- _Selected passage_
Reference: AES 5085/42

Location and date: Vatican 13.07.1942

Summary statement: Steps taken by the Holy See for the Jews of Slovakia.

Language: Italian

Text:

I can send the memo to the English Minister [D’Arcy Osborne] to you. (1) It would be good to also recognise the action of the Slovak bishops who protested [against the deportations].

NB: The trouble is that the President of Slovakia is a priest. Everyone understands that the Holy See can not put Hitler in his place. But who can understand that it can’t restrain a priest?

Attachment: From the Secretariat of State to the British Legation.

With reference to the notes 39/2/42 (2) and 39/6/42 (3), respectively on 25 March and 6 July [1942] the Secretary of State of His Holiness is pleased to inform His Britannic Majesty’s Legation that it did not fail to make repeated representations to the Slovak government in favour of non-Aryans who lived there, seeking to support the action taken in this direction by the bishops of Slovakia.

- _Your instructions_
Answer these questions from the Vatican document on Slovakia above, one per line:
1. In what language was the document written?
2. According to the note marked "NB", what is the President of Slovakia?
3. To whom is the attachment from the Secretariat of State addressed?

- _Given records_

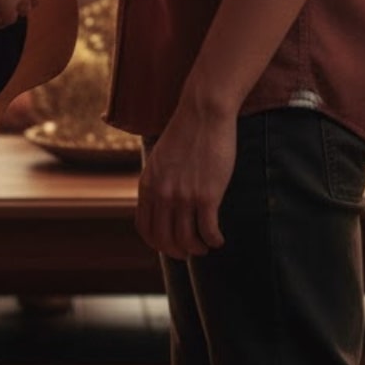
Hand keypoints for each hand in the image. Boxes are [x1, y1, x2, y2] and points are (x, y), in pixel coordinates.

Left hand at [136, 99, 234, 258]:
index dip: (158, 243)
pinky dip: (214, 240)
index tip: (170, 245)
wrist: (204, 112)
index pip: (145, 228)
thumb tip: (161, 203)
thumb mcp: (160, 159)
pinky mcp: (207, 195)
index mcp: (148, 185)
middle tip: (190, 251)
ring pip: (186, 240)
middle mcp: (162, 194)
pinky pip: (208, 231)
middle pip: (164, 240)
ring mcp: (184, 196)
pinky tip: (219, 239)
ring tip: (206, 245)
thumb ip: (157, 181)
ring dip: (197, 249)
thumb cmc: (186, 133)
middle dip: (177, 252)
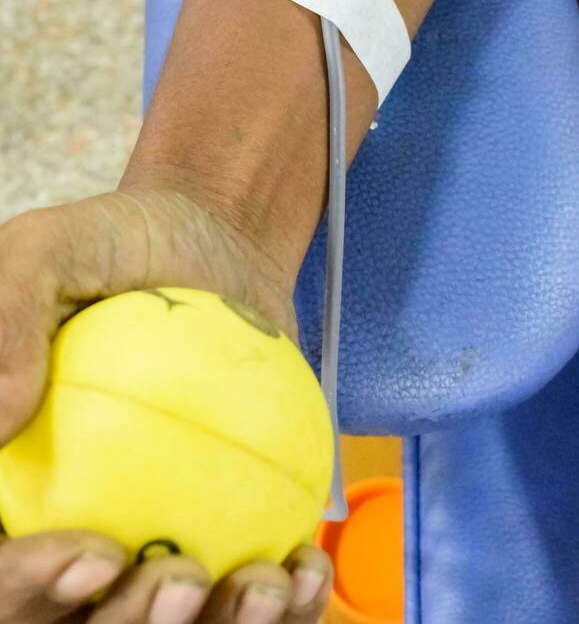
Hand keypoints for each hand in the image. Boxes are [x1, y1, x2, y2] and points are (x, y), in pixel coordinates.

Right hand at [0, 188, 331, 621]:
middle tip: (180, 577)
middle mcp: (70, 525)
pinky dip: (280, 605)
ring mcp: (150, 534)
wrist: (212, 240)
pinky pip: (248, 592)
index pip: (1, 569)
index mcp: (13, 481)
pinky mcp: (224, 528)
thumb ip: (9, 314)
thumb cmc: (120, 242)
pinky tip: (302, 568)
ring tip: (261, 583)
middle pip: (76, 623)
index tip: (95, 553)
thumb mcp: (48, 250)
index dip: (27, 589)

- _Task output_
1. Italian.
2. A priest.
3. The British Legation.